The name is pretty self-explanatory, as the Final Four refers to the last four teams standing in the NCAA tournament.
The first known use of the term to refer to the penultimate round of the NCAA tournament came in 1975 when, according to Slate, Ed Chay wrote in the Cleveland Plain Dealer that Marquette was ”one of the final four” teams of the 1974 tournament.
In 1978, the NCAA ran with the phrase, referring to it as the “Final Four,” and later registering the trademark, meaning no one else in the U.S. can use the term for their tournaments.
Who are some notable Cinderellas who’ve made it to the Final Four?
Villanova — 1985 (the 8-seed Wildcats are the lowest seed ever to win the title.)
George Mason — 2006 (11-seed George Mason received an at-large bid, then beat Michigan State, UNC, and 1-seed UConn.)
VCU — 2011 (11-seed VCU remains the only team to reach the Final Four from the First Four.)
Butler — 2011 (The 8-seed Bulldogs weren’t expected to return to the Final Four after losing Gordon Hayward, but they willed themselves back to the championship game anyways before losing to Kemba Walker and UConn.)

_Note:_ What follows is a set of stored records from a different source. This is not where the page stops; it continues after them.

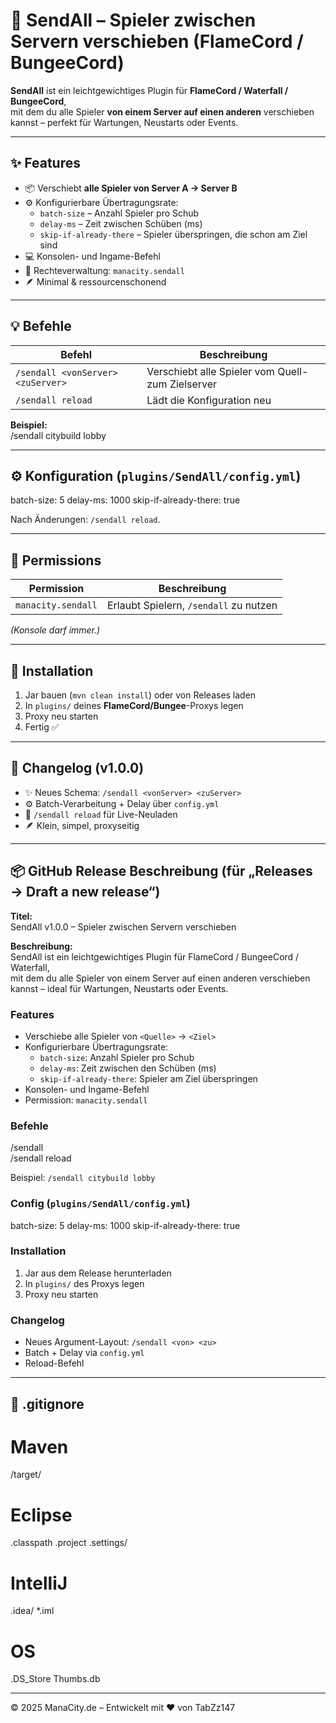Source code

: # 🔁 SendAll – Spieler zwischen Servern verschieben (FlameCord / BungeeCord)

**SendAll** ist ein leichtgewichtiges Plugin für **FlameCord / Waterfall / BungeeCord**,  
mit dem du alle Spieler **von einem Server auf einen anderen** verschieben kannst – perfekt für Wartungen, Neustarts oder Events.

---

## ✨ Features
- 📦 Verschiebt **alle Spieler von Server A → Server B**
- ⚙️ Konfigurierbare Übertragungsrate:
  - `batch-size` – Anzahl Spieler pro Schub
  - `delay-ms` – Zeit zwischen Schüben (ms)
  - `skip-if-already-there` – Spieler überspringen, die schon am Ziel sind
- 💻 Konsolen- und Ingame-Befehl
- 🔐 Rechteverwaltung: `manacity.sendall`
- 🪶 Minimal & ressourcenschonend

---

## 💡 Befehle
| Befehl | Beschreibung |
|--------|---------------|
| `/sendall <vonServer> <zuServer>` | Verschiebt alle Spieler vom Quell- zum Zielserver |
| `/sendall reload` | Lädt die Konfiguration neu |

**Beispiel:**  
/sendall citybuild lobby

---

## ⚙️ Konfiguration (`plugins/SendAll/config.yml`)
batch-size: 5
delay-ms: 1000
skip-if-already-there: true

Nach Änderungen: `/sendall reload`.

---

## 🔐 Permissions
| Permission | Beschreibung |
|-----------|---------------|
| `manacity.sendall` | Erlaubt Spielern, `/sendall` zu nutzen |

*(Konsole darf immer.)*

---

## 🧱 Installation
1. Jar bauen (`mvn clean install`) oder von Releases laden  
2. In `plugins/` deines **FlameCord/Bungee**-Proxys legen  
3. Proxy neu starten  
4. Fertig ✅

---

## 📜 Changelog (v1.0.0)
- ✨ Neues Schema: `/sendall <vonServer> <zuServer>`
- ⚙️ Batch-Verarbeitung + Delay über `config.yml`
- 🔁 `/sendall reload` für Live-Neuladen
- 🪶 Klein, simpel, proxyseitig

---

## 📦 GitHub Release Beschreibung (für „Releases → Draft a new release“)
**Titel:**  
SendAll v1.0.0 – Spieler zwischen Servern verschieben

**Beschreibung:**  
SendAll ist ein leichtgewichtiges Plugin für FlameCord / BungeeCord / Waterfall,  
mit dem du alle Spieler von einem Server auf einen anderen verschieben kannst – ideal für Wartungen, Neustarts oder Events.

### Features
- Verschiebe alle Spieler von `<Quelle>` → `<Ziel>`
- Konfigurierbare Übertragungsrate:
  - `batch-size`: Anzahl Spieler pro Schub  
  - `delay-ms`: Zeit zwischen den Schüben (ms)  
  - `skip-if-already-there`: Spieler am Ziel überspringen  
- Konsolen- und Ingame-Befehl  
- Permission: `manacity.sendall`

### Befehle
/sendall <vonServer> <zuServer>  
/sendall reload  

Beispiel: `/sendall citybuild lobby`

### Config (`plugins/SendAll/config.yml`)
batch-size: 5
delay-ms: 1000
skip-if-already-there: true

### Installation
1. Jar aus dem Release herunterladen  
2. In `plugins/` des Proxys legen  
3. Proxy neu starten  

### Changelog
- Neues Argument-Layout: `/sendall <von> <zu>`  
- Batch + Delay via `config.yml`  
- Reload-Befehl  

---

## 🧹 .gitignore
# Maven
/target/

# Eclipse
.classpath
.project
.settings/

# IntelliJ
.idea/
*.iml

# OS
.DS_Store
Thumbs.db

---

© 2025 ManaCity.de – Entwickelt mit ❤️ von TabZz147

Loyola Chicago — 2018 (The 11-seed Ramblers made the most of their first NCAA tournament appearance since 1985 before Michigan ended the run in the semifinal.)
Who has been to the most Final Fours?
North Carolina has been to 20 Final Fours — the most of any school. Kentucky and UCLA have both been to 17, Duke has 16, Kansas has 15, Ohio State and Michigan State have 10. No other schools have double-digit appearances.